Rabu, 26 Januari 2022

facebook twitter whatsapp telegram line copy

URL berhasil dicopy

facebook icon twitter icon whatsapp icon telegram icon line icon copy

URL berhasil dicopy

Menteri Pemberdayaan Perempuan dan Perlindungan Anak (PPPA), Bintang Puspayoga (Foto: Kemen PPPA)

Menteri Pemberdayaan Perempuan dan Perlindungan Anak (PPPA), Bintang Puspayoga (Foto: Kemen PPPA)

Menteri Pemberdayaan Perempuan dan Perlindungan Anak (PPPA), Bintang Puspayoga mengatakan, saat ini keterwakilan perempuan pada Dewan Perwakilan Daerah (DPD) dan Dewan Perwakilan Rakyat Daerah (DPRD) di 25 kabupaten/kota telah melebihi target 30 persen di Pemilihan Umum Legislatif 2019.


DARA – Tak hanya itu, saat ini Indonesia memiliki 6 (enam) menteri perempuan dalam Kabinet Indonesia Maju.
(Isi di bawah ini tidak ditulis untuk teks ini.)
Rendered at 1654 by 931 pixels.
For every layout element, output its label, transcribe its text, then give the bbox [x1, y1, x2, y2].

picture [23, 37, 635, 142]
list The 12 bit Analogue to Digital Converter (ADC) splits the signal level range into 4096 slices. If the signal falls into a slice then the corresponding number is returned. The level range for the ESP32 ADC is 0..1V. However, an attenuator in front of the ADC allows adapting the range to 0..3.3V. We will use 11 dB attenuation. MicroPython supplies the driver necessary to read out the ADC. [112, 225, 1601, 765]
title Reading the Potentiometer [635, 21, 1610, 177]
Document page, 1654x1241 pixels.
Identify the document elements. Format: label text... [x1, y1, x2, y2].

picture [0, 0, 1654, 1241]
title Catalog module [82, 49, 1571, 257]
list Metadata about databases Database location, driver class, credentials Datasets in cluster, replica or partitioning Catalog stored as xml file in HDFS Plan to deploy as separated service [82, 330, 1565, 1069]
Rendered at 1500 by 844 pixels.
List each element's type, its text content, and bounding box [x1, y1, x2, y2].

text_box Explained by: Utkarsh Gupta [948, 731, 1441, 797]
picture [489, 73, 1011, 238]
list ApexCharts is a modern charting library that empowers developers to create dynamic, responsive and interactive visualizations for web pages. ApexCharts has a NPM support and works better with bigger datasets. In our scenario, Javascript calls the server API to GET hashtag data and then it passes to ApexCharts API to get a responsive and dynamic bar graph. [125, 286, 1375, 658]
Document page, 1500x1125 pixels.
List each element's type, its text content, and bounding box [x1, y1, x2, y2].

“Meskipun demikian, bukan berarti kita dapat berpuas diri. Keterwakilan perempuan di DPR Republik Indonesia belum mencapai target. Begitu pula kepemimpinan perempuan di tingkat daerah Provinsi dan Kabupaten/Kota. Perempuan yang menjadi pemimpin di tingkat desa pun masih rendah,” ujar Menteri Bintang, dalam Webinar Keperempuanan ‘Martabat dan Perjuangan Perempuan dalam Perspektif Sejarah, Agama dan Budaya’, secara virtual, Senin (24/1/2022).

Lebih lanjut, Menteri Bintang menuturkan, kuota keterwakilan perempuan tidak akan efektif jika pengetahuan, pemahaman, dan keterampilan politik serta kesetaraan gender perempuan masih minim.

“Untuk itu, selain mengejar angka, kita juga perlu mempersiapkan para perempuan, untuk benar-benar mampu mengambil peran dan mempengaruhi pengambilan kebijakan, program, dan keputusan yang berperspektif gender,” lanjut Menteri Bintang, seperti dikutip dari laman resmi Kemen PPPA, Rabu (26/1/2022).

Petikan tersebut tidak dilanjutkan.